Sedari awal, Deborah mengaku memilih mengambil jalur kesehatan masyarakat karena ingin menjaga agar warga selalu sehat. Apalagi di tengah situasi seperti sekarang.

"Awalnya saya ingin ngambil bedah, tapi ternyata public health itu lebih memanggil saya. Akhirnya saya turun ke puskesmas. Meskipun banyak dokter puskesmas itu bukan dipandang sebelah mata, tetapi orang itu berbeda memandang dokter yang ada di puskesmas," tuturnya. 

Padahal, lanjut Deborah, dokter di Puskesmas punya peran yang tak biasa. Di mana dokter tersebut harus memiliki pelayanan kesehatan primer, mengelola pelayanan kesehatan dan mengupayakan kesehatan masyarakat.

Menurutnya, pandemi Covid-19 ini bukanlah yang pertama ia tangani. Selama 18 tahun berkarier sebagai dokter di puskesmas, ia telah tiga kali menghadapi wabah penyakit di masyarakat. 

Ketika itu dia menangani kasus H1N1, atau yang lebih dikenal dengan flu babi. Kebetulan lokus wabah terjadi wilayah kerja Deborah di Ciumbuleuit. Ia bersama aparat setempat bahu-membahu menangani wabah tersebut.

Begitu pun dengan wabah Hepatitis A yang saat itu sempat merebak di wilayah yang sama. Saat itu, ada puluhan mahasiswa Universitas Katolik Parahyangan jatuh sakit karena penyakit itu.

"Tapi yang sekarang yang paling melelahkan (Covid-19). Selain karena siklusnya panjang, kita juga harus berhadapan dengan stigma tadi," katanya.

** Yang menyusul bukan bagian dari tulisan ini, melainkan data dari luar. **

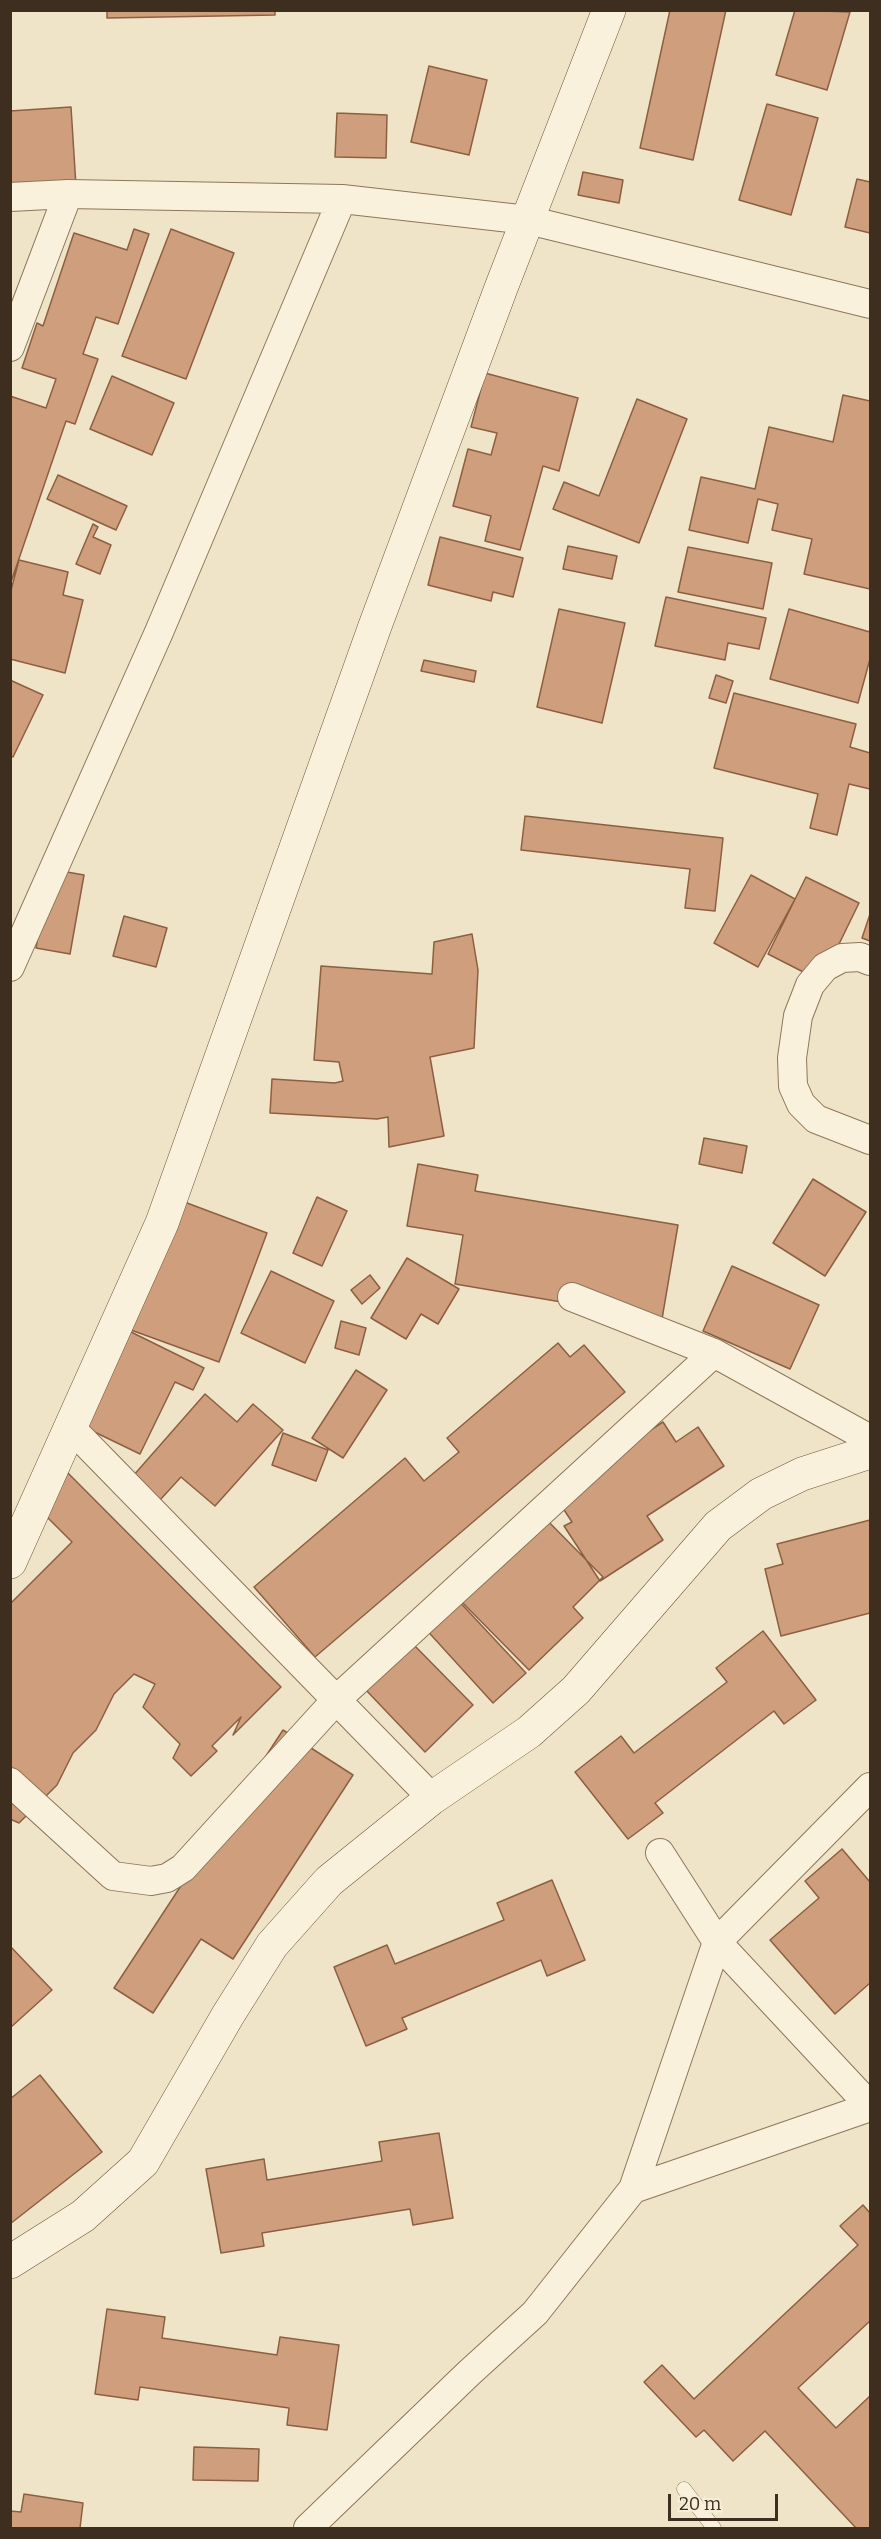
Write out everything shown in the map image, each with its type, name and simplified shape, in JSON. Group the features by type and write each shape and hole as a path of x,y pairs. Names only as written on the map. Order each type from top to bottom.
{"main road":[{"path":"10,1562 162,1223 375,626 501,288 609,10"},
{"path":"10,2262 83,2216 143,2162 228,2015 273,1945 329,1881 432,1798 529,1732 576,1690 718,1527 761,1494 791,1479 870,1452"}],"street":[{"path":"10,197 68,194 342,198 528,220 870,304"},
{"path":"10,346 68,194"},
{"path":"10,967 159,632 342,198"},
{"path":"870,961 860,957 842,958 825,967 810,986 798,1016 792,1058 793,1086 801,1104 816,1119 870,1140"},
{"path":"572,1297 714,1353 870,1439"},
{"path":"10,1782 113,1876 151,1881 166,1878 183,1868 337,1699 714,1353"},
{"path":"72,1428 432,1798"},
{"path":"308,2529 469,2373 535,2313 633,2189 717,1942 870,1787"},
{"path":"633,2189 870,2107 717,1942 660,1853"}],"lane":[{"path":"684,2489 714,2529"}],"building":[{"path":"107,10 275,10 275,15 107,18"},
{"path":"670,10 726,10 693,160 640,148"},
{"path":"795,10 850,12 827,90 776,75"},
{"path":"429,66 487,80 469,155 411,142"},
{"path":"767,104 818,118 791,215 739,200"},
{"path":"71,107 77,202 10,207 10,111"},
{"path":"337,113 387,115 386,158 335,157"},
{"path":"583,172 623,180 619,203 578,195"},
{"path":"857,179 870,182 870,233 845,227"},
{"path":"134,229 149,234 118,324 96,317 83,354 98,359 75,424 66,421 10,585 10,396 46,408 56,379 22,368 37,323 43,326 74,233 127,250"},
{"path":"171,229 234,253 186,379 122,356"},
{"path":"485,373 578,398 559,471 543,466 520,550 485,541 491,516 453,506 468,449 491,455 497,433 471,427"},
{"path":"112,376 174,403 152,455 90,429"},
{"path":"843,395 870,401 870,589 804,574 812,539 772,530 778,504 758,499 748,543 689,530 701,477 755,489 769,427 833,442"},
{"path":"637,399 687,419 639,543 553,509 564,482 599,496"},
{"path":"58,475 127,506 116,530 47,499"},
{"path":"93,524 98,527 93,537 111,545 100,574 76,564"},
{"path":"440,537 523,558 513,597 493,592 491,601 428,585"},
{"path":"568,546 617,556 612,579 563,569"},
{"path":"688,547 772,563 763,609 678,592"},
{"path":"19,560 68,572 63,595 83,600 65,673 10,659 10,594"},
{"path":"666,597 766,618 759,649 728,643 725,660 655,646"},
{"path":"559,609 625,623 602,723 537,707"},
{"path":"789,609 870,632 870,659 858,703 770,679"},
{"path":"424,660 476,671 474,682 421,671"},
{"path":"716,675 733,681 726,703 709,698"},
{"path":"10,680 43,695 13,757 10,756"},
{"path":"734,693 856,724 850,747 870,753 870,789 849,784 837,835 810,828 818,794 714,768"},
{"path":"525,816 723,838 715,911 685,908 690,869 521,850"},
{"path":"50,869 84,875 70,954 36,948"},
{"path":"751,875 795,899 758,967 714,943"},
{"path":"806,877 859,903 821,981 768,954"},
{"path":"870,914 870,941 862,938"},
{"path":"124,916 167,928 156,967 113,956"},
{"path":"472,934 478,970 474,1048 430,1057 444,1136 389,1147 388,1117 377,1119 270,1113 272,1079 335,1083 343,1081 339,1062 314,1060 321,966 432,974 434,942"},
{"path":"704,1138 747,1146 742,1173 699,1164"},
{"path":"418,1164 478,1175 475,1191 678,1225 662,1319 455,1284 463,1235 407,1226"},
{"path":"813,1179 866,1212 825,1276 773,1243"},
{"path":"317,1197 347,1211 322,1266 293,1253"},
{"path":"179,1200 267,1233 219,1362 131,1330"},
{"path":"407,1258 459,1289 438,1324 421,1314 406,1339 371,1318"},
{"path":"732,1266 819,1305 790,1369 703,1331"},
{"path":"271,1271 334,1301 305,1363 241,1333"},
{"path":"370,1275 380,1288 362,1304 351,1290"},
{"path":"341,1321 366,1328 359,1355 335,1348"},
{"path":"125,1329 204,1368 193,1390 175,1382 140,1454 78,1424"},
{"path":"558,1343 570,1357 584,1345 625,1392 315,1657 254,1587 405,1458 424,1481 459,1452 447,1438"},
{"path":"356,1370 387,1390 343,1458 312,1438"},
{"path":"205,1394 237,1422 253,1404 283,1430 215,1506 181,1477 160,1500 133,1476"},
{"path":"663,1422 676,1442 698,1427 724,1466 647,1516 663,1540 600,1581 564,1526 572,1522 553,1493"},
{"path":"283,1433 328,1450 316,1481 272,1465"},
{"path":"56,1461 281,1687 233,1735 241,1717 212,1746 217,1751 191,1776 173,1758 180,1744 143,1707 155,1684 134,1674 114,1694 96,1730 73,1753 57,1785 19,1823 10,1819 10,1604 72,1542 35,1505"},
{"path":"537,1510 603,1577 573,1607 583,1618 529,1670 456,1596"},
{"path":"870,1520 870,1613 781,1636 765,1569 783,1564 777,1544"},
{"path":"454,1596 526,1673 493,1703 422,1625"},
{"path":"763,1631 816,1700 784,1724 774,1711 655,1803 663,1813 628,1839 575,1772 621,1736 634,1753 727,1682 716,1668"},
{"path":"411,1642 473,1705 425,1752 364,1688"},
{"path":"283,1730 353,1775 233,1959 201,1939 153,2013 114,1988"},
{"path":"842,1849 870,1882 870,1983 835,2014 770,1940 819,1898 805,1881"},
{"path":"552,1880 585,1960 547,1976 541,1960 402,2018 407,2029 366,2046 334,1967 387,1945 395,1964 504,1920 497,1903"},
{"path":"10,1946 52,1990 10,2028"},
{"path":"40,2075 102,2152 10,2224 10,2099"},
{"path":"439,2133 453,2218 413,2225 410,2209 262,2233 264,2246 221,2253 206,2169 264,2159 267,2180 382,2161 379,2142"},
{"path":"863,2205 870,2213 870,2321 798,2388 836,2428 870,2396 870,2528 856,2528 765,2431 733,2461 704,2430 696,2437 644,2382 662,2365 694,2399 858,2245 840,2226"},
{"path":"107,2309 165,2317 162,2338 277,2355 280,2337 339,2345 327,2430 287,2425 289,2408 140,2387 138,2400 95,2394"},
{"path":"194,2447 259,2449 258,2481 193,2480"},
{"path":"24,2494 83,2503 80,2528 10,2528 10,2511 21,2512"}]}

Mengemban tugas sebagai Kepala UPT Puskesmas, Deborah mengaku tetap semangat dalam bekerja. Namun, diakuinya saat-saat terberat di situasi hari ini adalah ketika harus meninggalkan keluarga di rumah.

"Itu paling berat, kita harus meninggalkan keluarga sementara. Pas awal Maret itu kunjungan pasien ke Puskesmas masih sangat tinggi. Sekarang setelah sistem rujukan dipermudah, kunjungan sudah mulai berkurang," ungkapnya.

Meski demikian, Deborah selalu menekankan bahwa apa yang dilakukan saat ini adalah panggilan jiwa dan amanah yang harus dijalankan.

"Ini jadi amanah, bahwa profesi yang kita geluti ini saat ini memang sedang diuji, panggilan kita seperti apa. Tetap bersemangat dalam melayani masyarakat, Tuhan pasti melindungi apapun yang kita lakukan kalau kita ikhlas menjalankan panggilan ini," ujarnya.